## ACTIVITY
Display every line of the records that contains the word "cost", treating uppercase and lowercase letters as different.

## TASK DATA

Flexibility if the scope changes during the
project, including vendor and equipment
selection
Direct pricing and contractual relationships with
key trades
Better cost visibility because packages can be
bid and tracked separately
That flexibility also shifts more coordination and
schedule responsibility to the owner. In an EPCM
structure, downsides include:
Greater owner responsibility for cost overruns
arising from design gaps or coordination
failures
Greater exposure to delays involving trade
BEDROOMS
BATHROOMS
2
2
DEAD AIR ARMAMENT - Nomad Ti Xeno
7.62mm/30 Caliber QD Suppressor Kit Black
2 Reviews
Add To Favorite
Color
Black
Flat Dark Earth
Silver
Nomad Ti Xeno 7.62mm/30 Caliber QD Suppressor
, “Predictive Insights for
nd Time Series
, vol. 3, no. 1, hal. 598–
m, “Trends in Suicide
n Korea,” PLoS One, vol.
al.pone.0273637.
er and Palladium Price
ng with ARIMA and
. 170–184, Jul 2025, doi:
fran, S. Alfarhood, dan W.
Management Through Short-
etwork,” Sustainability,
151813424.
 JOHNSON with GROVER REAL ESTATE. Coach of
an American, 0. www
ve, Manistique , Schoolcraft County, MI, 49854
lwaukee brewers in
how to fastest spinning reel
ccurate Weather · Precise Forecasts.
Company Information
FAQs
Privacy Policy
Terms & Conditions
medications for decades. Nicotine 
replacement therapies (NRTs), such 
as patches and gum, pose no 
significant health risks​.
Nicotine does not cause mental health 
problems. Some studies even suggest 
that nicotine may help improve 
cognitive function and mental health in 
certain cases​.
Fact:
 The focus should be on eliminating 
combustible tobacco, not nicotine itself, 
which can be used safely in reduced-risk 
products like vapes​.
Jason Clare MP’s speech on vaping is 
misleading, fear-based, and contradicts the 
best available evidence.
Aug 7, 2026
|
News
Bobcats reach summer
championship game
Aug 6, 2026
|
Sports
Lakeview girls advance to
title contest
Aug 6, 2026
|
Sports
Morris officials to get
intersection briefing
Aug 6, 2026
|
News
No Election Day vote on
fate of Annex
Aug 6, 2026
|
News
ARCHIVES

## TASK ANSWER
Better cost visibility because packages can be
Greater owner responsibility for cost overruns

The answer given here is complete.